My 7.5 runs rough at idle and sometimes just dies at idle. It runs pretty good goin down the road. I did a tune up w/plugs, wires, cap and rotor. Could it be a bad injector?


----------



## rockin s (Oct 23, 2008)

Noone has any Ideas?


----------



## wahlturfcare (Oct 24, 2005)

mine was doing the same thing with the 460 and it was the air bypass valve. it would run rich and sometimes kick the check engine lite on and off. Cleaning it would help but it always came back until i changed it.


----------



## rockin s (Oct 23, 2008)

I was thinking It might be that but I didnt know how common that was, I am a Diesel guy so Im not into what the Gassers qwirks are. Thank you for the Info I wll give it a try.
Merry Christmas.


----------



## Case580M (Jan 31, 2008)

rockin s;686310 said:


> My 7.5 runs rough at idle and sometimes just dies at idle. It runs pretty good goin down the road. I did a tune up w/plugs, wires, cap and rotor. Could it be a bad injector?


you say injector so assume its EFI and 88 or newer?

How many miles?

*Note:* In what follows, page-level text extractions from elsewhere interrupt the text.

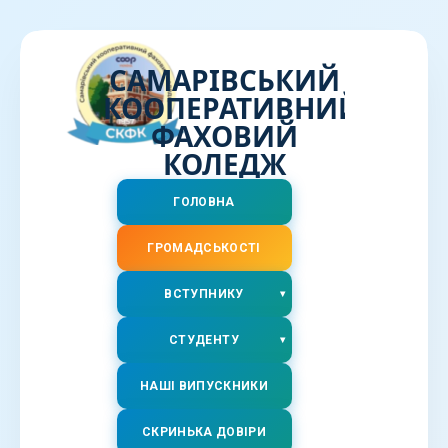
САМАРІВСЬКИЙ
КООПЕРАТИВНИЙ
ФАХОВИЙ
КОЛЕДЖ
ГОЛОВНА
ГРОМАДСЬКОСТІ
ВСТУПНИКУ
СТУДЕНТУ
НАШІ ВИПУСКНИКИ
СКРИНЬКА ДОВІРИ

Many things can be wrong with a EFI'd 460.

shoot me a pm and can help you out over phone or by email.


----------



## fordzilla1155 (Jan 10, 2004)

vac. lines dryrotted?


----------



## MickiRig1 (Dec 5, 2003)

I do believe you engine has pretty much the same systems my 5.8 has. Most times with EFI on a Ford Idle problems are the "Idle Air Control" or the "Throttle Position Sensor".
You might unplug them and see if they are gunked up with stuff. Most times it's not that easy! The single model repair manuals available at part stores have check out procedures for componants. But of course, they never have problems when it's sunny and warm. I just replace them so I know they are good to go!


----------



## Acmemechanic (Aug 27, 2005)

There are so Many Possibilities,Idle air Control,Rotted Vacuum Lines,Rotted JUICE CAN Vacuum Supply,Sticking EGR Valve,Bad Injector,Broken Harness To Injector,Leaking Intake Gaskets,Stuck Or Burnt Valves,Blown Brake Booster Diaphram.I Guess A Couple of Cans Of Good Carb And Choke Cleaner And Spray Around The Intake And Vac Lines With the Motor Running and Listen For any Change In Idle Or Idle Quality Woud Be a Start.


----------